• _Tareas por hacer_
1) Según la nota sobre Machupicchu, ¿a qué hora constató la Policía la estructura?
2) Reproduce la parte de la nota sobre Machupicchu que empieza en "El fin de semana" y termina en "impedirle con oportunidad.".

• _Fragmento para leer_
-------

Cusco
Consettur construyó sin autorización del Ministerio de Cultura una estructura en la puerta de entrada a Machupicchu
• La empresa que opera sin contrato vigente en la ruta Hiram Bingham levantó en una noche una plataforma de dos niveles a metros del ingreso a la ciudadela. La Policía paralizó la obra. La construcción se hizo en una zona intangible.
El fin de semana pasado, mientras los turistas dormían en Aguas Calientes antes de subir a conocer la ciudad inca de Machupicchu, la empresa Consettur Machupicchu levantó una estructura metálica de dos niveles, con columnas de acero, piso de madera prensada y techo de planchas onduladas tipo teja andina.
El trabajo se hizo entre la noche del sábado y la madrugada del domingo, en menos de 12 horas. Se instaló a unos metros de la puerta de ingreso a la ciudadela inca, en la zona de embarque que utiliza para su servicio de buses. Sin permiso, sin letrero de obra y sin que la Dirección Desconcentrada de Cultura Cusco (DDCC) pudiera impedirle con oportunidad.
Esa estructura, que la Policía constató a las 8:15 de la mañana del domingo, es un andamio que se colocó sobre la oficina de venta de boletos de Consettur, en el mismo lugar donde centenares de turistas se forman cada día para regresar al pueblo después de recorrer el santuario.

-------

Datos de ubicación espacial
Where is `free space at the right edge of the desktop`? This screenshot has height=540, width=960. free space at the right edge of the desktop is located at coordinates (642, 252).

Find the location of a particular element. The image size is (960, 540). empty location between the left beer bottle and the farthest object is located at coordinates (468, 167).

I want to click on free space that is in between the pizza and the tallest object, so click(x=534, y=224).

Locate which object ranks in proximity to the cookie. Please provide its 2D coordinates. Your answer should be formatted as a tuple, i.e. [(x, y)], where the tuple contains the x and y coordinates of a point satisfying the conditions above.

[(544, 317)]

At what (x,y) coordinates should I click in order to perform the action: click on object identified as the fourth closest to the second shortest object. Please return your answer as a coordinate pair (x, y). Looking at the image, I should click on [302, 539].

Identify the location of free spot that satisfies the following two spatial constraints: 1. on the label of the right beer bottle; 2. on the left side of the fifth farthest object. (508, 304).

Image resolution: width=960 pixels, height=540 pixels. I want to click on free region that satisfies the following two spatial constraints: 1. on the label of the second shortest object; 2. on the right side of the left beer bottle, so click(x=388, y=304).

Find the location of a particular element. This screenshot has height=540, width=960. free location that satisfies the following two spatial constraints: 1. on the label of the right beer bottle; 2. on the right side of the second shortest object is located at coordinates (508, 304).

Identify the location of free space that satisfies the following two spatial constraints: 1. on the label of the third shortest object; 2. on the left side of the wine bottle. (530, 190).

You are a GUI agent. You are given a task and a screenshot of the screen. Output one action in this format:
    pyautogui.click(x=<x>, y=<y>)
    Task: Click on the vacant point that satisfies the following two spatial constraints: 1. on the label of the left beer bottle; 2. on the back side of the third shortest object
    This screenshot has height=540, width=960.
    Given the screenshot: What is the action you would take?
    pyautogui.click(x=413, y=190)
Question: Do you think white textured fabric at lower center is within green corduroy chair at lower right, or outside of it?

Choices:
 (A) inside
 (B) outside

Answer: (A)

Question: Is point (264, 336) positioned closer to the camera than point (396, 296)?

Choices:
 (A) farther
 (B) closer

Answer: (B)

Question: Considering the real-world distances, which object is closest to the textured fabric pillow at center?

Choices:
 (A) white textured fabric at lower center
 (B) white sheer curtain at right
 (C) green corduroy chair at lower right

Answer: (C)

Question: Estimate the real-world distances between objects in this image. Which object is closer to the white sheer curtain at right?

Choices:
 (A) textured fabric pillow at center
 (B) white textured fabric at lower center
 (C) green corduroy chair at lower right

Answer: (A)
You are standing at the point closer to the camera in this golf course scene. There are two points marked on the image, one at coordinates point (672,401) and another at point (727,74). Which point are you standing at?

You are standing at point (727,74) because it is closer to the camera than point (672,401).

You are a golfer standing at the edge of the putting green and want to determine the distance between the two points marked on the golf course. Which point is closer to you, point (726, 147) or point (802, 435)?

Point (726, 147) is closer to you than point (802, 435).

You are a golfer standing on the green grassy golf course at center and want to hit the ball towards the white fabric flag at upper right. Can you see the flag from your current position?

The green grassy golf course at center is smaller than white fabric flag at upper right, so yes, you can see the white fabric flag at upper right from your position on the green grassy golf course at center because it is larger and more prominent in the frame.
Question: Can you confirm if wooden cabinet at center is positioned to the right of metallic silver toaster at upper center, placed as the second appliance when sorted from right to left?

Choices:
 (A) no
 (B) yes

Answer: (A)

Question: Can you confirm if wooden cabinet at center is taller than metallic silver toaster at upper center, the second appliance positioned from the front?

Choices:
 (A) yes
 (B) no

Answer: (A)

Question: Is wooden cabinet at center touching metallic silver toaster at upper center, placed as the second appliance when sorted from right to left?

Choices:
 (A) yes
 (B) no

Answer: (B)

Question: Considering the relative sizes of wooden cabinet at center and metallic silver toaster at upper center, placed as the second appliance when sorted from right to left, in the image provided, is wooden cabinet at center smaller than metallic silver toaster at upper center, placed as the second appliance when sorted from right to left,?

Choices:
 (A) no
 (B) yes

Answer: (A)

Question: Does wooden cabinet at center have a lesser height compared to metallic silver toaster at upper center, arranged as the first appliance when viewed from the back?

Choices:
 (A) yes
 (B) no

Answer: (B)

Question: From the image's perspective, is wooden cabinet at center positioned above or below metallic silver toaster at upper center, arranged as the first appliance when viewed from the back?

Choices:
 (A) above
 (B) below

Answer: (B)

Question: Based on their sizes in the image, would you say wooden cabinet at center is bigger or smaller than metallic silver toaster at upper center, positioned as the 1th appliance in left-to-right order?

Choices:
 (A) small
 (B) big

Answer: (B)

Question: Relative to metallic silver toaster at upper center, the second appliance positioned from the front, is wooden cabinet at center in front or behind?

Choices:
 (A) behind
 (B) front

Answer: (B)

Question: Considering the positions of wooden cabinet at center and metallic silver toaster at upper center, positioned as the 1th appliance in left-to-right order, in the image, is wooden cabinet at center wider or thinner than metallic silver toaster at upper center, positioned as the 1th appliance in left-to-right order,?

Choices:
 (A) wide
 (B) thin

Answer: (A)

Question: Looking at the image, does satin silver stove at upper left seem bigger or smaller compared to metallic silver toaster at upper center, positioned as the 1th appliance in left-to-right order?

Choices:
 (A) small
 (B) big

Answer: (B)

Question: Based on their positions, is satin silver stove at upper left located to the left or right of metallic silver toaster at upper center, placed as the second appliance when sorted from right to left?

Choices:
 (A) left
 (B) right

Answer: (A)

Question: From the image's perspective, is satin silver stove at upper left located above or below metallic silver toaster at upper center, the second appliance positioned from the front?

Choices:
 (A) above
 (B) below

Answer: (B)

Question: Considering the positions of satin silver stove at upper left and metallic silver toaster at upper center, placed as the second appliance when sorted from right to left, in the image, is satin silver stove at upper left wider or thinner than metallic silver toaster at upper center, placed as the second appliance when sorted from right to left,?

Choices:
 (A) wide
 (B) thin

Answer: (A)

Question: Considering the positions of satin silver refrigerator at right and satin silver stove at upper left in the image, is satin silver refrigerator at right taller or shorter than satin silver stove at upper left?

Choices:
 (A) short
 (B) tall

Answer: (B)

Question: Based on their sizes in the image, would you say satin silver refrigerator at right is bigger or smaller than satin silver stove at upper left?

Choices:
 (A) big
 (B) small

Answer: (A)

-------

• _Respuestas escritas_
1) A las 8:15 de la mañana del domingo.

2)
El fin de semana pasado, mientras los turistas dormían en Aguas Calientes antes de subir a conocer la ciudad inca de Machupicchu, la empresa Consettur Machupicchu levantó una estructura metálica de dos niveles, con columnas de acero, piso de madera prensada y techo de planchas onduladas tipo teja andina.
El trabajo se hizo entre la noche del sábado y la madrugada del domingo, en menos de 12 horas. Se instaló a unos metros de la puerta de ingreso a la ciudadela inca, en la zona de embarque que utiliza para su servicio de buses. Sin permiso, sin letrero de obra y sin que la Dirección Desconcentrada de Cultura Cusco (DDCC) pudiera impedirle con oportunidad.